Pop Music Reviews : Powerful Protest Songs From Tracy Chapman

Submitted for your approval: A young black woman on stage alone with an acoustic guitar; song titles like “I Was Born to Fight” and “Talkin’ Bout a Revolution”; lyrics railing against police, conspicuous consumers and show-biz opportunists who would “turn me into a white man’s drone”; a jam-packed crowd of mostly record industry folk affording standing ovations.

All right, everybody, let’s synchronize our watches. . . . This is 1988, right?

The singer under discussion is Tracy Chapman, a tremendously gifted singer and songwriter who made her local debut with two sold-out shows Wednesday at the Roxy. As one of the two current “next big things” of choice--the other one being Ziggy Marley, who by coincidence was also appearing Wednesday across town--Chapman is the logical successor to Suzanne Vega, who held that mantle last year.

Vega helped bring folk sensibilities back into pop-rock fashion with her highly introspective musings. Chapman’s best songs are also somewhat personal, but what may bring her more attention are the more didactic, almost anachronistically sociological numbers she pens. Singing about racial violence, unemployment, starvation and missiles, she’s an honest-to-Guthrie protest singer .

These songs of dismay and outrage make up about half the new album. And if they’re less consistently well written than her love songs, they’re outspoken enough that the curious folk-rock fan would certainly want to check out her show, if only to see what she has to say between songs and gather answers to questions that might come up while listening to the record.


Questions like: What about this “Revolution” she predicts? How exactly are the “poor people gonna rise up and take what’s theirs?” By what signposts does she know that “the tables are starting to turn?” At 24, does Chapman have the ideological freshness and naivete of a young college liberal, or is she really sophisticated and informed enough to maybe know something that we don’t?

Unfortunately, no answers to any of these questions were forthcoming during her first Roxy show. Stricken from all indications with a severe case of shyness, the singer said nothing to the audience during her rather brief (at 50 minutes) set, except for a mumbled quip about earthquakes before her encore--and the silence between numbers was shocking, given her lyrical outspokenness.

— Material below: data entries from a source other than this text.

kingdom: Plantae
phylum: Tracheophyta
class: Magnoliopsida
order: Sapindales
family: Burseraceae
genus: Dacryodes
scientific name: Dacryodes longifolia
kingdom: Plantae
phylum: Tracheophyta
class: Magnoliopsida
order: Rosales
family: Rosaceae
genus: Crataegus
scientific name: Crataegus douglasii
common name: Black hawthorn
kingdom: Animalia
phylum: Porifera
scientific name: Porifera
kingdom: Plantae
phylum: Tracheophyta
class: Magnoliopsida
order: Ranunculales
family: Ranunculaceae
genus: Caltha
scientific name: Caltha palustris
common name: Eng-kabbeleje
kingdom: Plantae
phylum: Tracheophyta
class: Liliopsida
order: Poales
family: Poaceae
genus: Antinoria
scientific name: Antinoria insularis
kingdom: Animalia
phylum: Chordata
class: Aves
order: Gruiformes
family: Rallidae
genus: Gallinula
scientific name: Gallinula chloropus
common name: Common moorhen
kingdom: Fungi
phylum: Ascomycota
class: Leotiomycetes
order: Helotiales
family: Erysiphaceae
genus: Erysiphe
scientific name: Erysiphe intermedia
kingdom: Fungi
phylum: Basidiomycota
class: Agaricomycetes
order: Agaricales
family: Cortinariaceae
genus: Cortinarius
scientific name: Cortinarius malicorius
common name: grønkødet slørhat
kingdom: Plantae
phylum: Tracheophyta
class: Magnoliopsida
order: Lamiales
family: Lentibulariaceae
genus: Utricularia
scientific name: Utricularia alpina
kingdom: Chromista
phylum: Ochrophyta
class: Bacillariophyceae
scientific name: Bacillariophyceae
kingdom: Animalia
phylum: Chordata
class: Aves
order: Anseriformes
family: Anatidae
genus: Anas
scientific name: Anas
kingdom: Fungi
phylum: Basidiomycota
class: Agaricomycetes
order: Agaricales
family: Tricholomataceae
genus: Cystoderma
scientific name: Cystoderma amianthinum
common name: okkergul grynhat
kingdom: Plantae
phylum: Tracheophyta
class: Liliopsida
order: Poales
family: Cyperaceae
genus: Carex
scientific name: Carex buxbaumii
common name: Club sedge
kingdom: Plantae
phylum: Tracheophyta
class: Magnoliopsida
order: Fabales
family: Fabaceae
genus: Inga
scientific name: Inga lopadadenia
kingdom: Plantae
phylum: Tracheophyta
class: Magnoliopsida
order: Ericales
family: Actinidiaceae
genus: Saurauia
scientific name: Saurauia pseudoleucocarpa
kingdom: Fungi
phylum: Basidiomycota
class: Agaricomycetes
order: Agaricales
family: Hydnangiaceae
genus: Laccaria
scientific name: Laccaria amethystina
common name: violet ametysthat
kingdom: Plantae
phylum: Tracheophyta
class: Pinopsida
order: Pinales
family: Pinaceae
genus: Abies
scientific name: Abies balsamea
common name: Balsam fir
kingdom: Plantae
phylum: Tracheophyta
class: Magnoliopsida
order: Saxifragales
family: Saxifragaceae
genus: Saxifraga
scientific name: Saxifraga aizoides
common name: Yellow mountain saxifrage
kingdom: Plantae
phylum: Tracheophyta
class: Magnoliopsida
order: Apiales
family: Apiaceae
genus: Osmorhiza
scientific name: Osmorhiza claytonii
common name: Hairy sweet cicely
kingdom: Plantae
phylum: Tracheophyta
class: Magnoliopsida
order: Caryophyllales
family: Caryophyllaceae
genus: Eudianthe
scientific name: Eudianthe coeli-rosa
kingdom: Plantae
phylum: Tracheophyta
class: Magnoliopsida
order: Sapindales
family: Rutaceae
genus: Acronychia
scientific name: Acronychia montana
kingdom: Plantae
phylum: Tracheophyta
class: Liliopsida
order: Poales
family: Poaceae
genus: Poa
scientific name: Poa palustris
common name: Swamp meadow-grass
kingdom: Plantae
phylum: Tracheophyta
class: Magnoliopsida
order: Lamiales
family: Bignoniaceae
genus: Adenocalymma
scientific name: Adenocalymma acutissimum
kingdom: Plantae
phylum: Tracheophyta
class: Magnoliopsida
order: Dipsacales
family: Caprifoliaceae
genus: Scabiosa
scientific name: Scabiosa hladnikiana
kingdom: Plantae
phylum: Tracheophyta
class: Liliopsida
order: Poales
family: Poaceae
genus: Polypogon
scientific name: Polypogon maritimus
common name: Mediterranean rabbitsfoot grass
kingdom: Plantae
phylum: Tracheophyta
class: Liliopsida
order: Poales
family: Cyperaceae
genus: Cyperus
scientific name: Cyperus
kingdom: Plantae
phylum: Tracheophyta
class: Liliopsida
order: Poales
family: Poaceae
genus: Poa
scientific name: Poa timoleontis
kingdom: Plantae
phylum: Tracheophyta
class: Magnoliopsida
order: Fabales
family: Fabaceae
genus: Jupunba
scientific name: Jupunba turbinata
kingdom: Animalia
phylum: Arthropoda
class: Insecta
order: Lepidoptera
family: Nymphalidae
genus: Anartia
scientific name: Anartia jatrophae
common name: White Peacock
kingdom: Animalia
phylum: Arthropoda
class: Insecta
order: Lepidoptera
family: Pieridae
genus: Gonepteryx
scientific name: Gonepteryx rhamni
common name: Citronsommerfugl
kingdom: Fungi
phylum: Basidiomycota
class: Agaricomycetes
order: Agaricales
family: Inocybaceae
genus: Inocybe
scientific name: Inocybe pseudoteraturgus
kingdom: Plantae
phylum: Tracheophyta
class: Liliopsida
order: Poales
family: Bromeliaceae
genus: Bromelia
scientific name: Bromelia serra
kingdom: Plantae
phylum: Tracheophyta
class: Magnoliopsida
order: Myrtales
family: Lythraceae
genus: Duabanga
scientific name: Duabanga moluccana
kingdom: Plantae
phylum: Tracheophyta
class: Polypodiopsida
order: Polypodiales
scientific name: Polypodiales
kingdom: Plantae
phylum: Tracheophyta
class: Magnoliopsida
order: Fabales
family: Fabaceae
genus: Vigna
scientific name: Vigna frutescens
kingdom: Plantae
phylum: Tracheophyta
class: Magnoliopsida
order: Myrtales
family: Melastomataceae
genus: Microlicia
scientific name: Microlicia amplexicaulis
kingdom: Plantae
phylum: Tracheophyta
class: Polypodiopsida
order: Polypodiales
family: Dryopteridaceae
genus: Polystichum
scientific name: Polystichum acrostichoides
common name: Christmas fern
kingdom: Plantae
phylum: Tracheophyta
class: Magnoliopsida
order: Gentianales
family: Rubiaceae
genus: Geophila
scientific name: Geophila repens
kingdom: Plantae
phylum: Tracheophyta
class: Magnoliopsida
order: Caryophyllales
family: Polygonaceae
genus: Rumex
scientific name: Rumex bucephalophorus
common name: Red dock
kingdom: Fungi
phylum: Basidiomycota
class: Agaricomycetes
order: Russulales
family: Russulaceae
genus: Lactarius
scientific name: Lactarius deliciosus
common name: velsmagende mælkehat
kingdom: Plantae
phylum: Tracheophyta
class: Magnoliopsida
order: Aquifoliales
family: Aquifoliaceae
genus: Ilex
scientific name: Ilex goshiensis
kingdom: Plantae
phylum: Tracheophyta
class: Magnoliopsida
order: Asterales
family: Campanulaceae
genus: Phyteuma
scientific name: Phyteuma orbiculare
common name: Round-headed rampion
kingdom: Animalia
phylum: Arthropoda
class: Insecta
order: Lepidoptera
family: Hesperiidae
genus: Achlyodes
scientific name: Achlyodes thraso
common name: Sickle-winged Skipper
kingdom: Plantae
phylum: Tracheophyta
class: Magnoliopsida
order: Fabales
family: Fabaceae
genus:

Besides her unwillingness or inability to establish rapport with the audience, Chapman has other things going against her in terms of what pop audiences expect from performers in the late 1980s: a stage presence that proved as non-existent as her stage patter (she spent nearly the entire set looking down or closing her eyes). A retrograde-casual look (two layers of T-shirt and blue jeans). And, of course, no backing band.

So what exactly is it that Chapman possesses which, even in the midst of all these would-be minuses, convinces you she has what it takes to be a major, lasting star?

Namely, the gift of self-revelation, which is what separates the women from the girls in rock ‘n’ roll. Chapman’s love songs may be even riskier than her political ones--and in a powerful, unwavering voice that is akin to--and perhaps even superior to--Joan Armatrading’s, she dares to sing them as if they were about her.

Perhaps the most startlingly honest of these was an unrecorded number, “This Time,” that takes an unflinching look at the painful emotional precautions lovers take after being burned: “Gonna love myself more than anyone else / Gonna make you say that you love me first / Let you be the one with the most to lose tonight,” she sang in the evening’s most devastating moment.

Her character sketches can be equally touching--among them the rising hit “Fast Car,” a tale of spoiled romance and dead-end dreams that’s the sad antithesis of “Born to Run.”

All the standing ovations and whooping may have been a bit premature, and one might wish that Chapman could be granted a year or two more before having “next big thing” status conferred on her. For someone who sings “I Am a Fighter,” she isn’t much of a warrior on stage yet. Her voice, though, and at least several of her songs are truly knockout punches.